:: Records from a data source ::
::::::::::
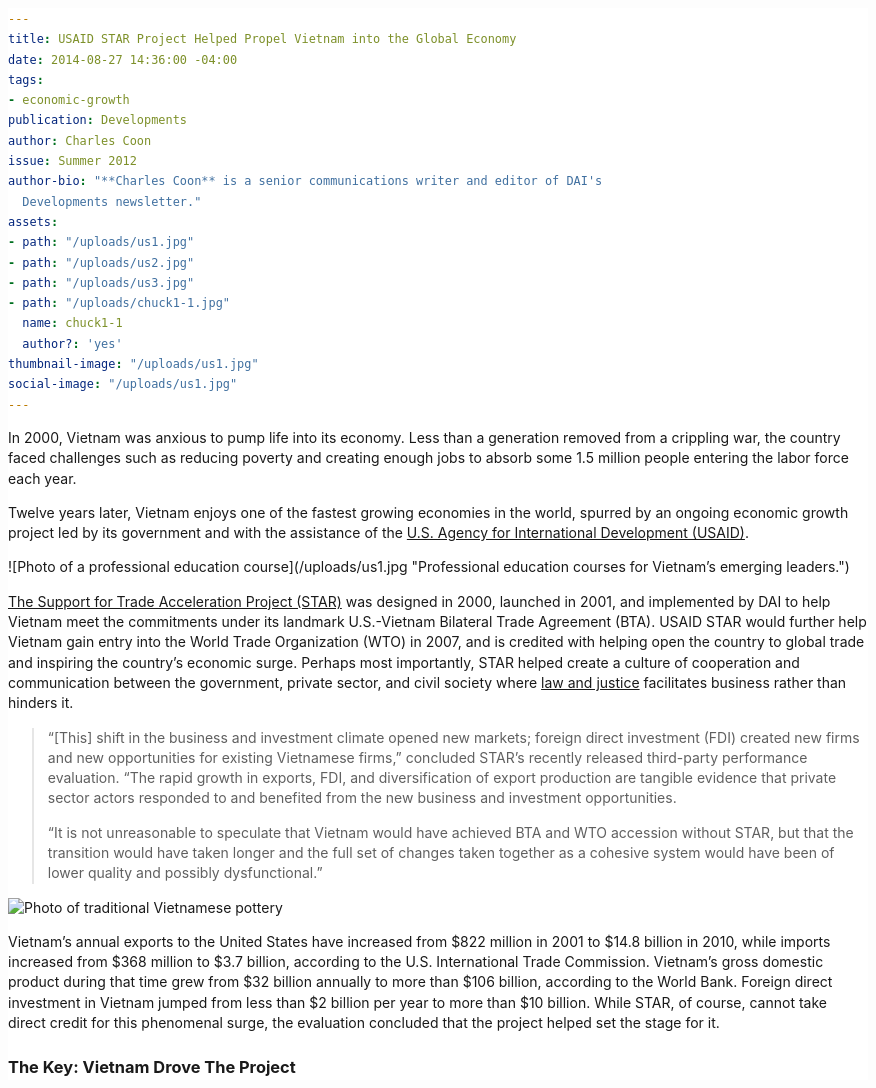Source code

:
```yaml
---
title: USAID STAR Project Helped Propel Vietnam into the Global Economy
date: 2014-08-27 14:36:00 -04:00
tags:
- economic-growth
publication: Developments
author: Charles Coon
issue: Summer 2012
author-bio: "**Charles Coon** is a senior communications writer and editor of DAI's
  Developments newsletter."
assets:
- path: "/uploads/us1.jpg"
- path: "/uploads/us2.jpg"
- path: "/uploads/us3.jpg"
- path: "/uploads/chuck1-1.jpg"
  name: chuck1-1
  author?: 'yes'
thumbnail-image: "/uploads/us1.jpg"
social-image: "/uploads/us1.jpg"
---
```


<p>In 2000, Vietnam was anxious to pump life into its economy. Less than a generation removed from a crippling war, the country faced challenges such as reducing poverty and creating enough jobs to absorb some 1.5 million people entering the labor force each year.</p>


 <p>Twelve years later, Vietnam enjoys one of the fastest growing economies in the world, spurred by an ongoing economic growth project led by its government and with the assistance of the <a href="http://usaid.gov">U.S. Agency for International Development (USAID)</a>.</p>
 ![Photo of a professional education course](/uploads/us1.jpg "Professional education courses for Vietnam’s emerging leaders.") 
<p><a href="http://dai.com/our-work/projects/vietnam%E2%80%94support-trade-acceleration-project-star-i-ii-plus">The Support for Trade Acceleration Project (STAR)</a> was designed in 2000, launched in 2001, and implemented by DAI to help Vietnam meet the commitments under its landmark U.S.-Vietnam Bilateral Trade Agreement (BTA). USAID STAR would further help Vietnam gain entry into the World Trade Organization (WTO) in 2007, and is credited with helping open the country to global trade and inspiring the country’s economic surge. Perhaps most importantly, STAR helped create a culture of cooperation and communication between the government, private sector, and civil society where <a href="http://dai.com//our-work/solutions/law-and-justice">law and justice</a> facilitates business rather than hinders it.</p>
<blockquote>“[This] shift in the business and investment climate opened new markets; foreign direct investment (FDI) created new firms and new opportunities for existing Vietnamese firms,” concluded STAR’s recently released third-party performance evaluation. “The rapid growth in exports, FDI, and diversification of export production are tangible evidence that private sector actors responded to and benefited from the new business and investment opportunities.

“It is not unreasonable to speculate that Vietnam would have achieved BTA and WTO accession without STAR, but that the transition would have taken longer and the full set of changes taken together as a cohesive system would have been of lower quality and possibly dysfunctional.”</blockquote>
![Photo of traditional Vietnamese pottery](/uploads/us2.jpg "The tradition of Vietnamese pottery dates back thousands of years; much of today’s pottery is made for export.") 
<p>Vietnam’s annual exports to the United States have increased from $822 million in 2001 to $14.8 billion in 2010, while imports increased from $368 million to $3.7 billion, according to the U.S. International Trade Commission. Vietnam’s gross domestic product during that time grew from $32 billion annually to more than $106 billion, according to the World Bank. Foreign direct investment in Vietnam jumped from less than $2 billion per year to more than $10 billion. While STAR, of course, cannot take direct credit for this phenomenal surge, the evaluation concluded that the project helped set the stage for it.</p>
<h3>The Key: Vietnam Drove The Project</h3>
::::::::::
:: HOW TO COMPLETE THIS TASK ::
The result should be every line that contains "path", copied from the entries.

:: RESULT FOR THIS TASK ::
- path: "/uploads/us1.jpg"
- path: "/uploads/us2.jpg"
- path: "/uploads/us3.jpg"
- path: "/uploads/chuck1-1.jpg"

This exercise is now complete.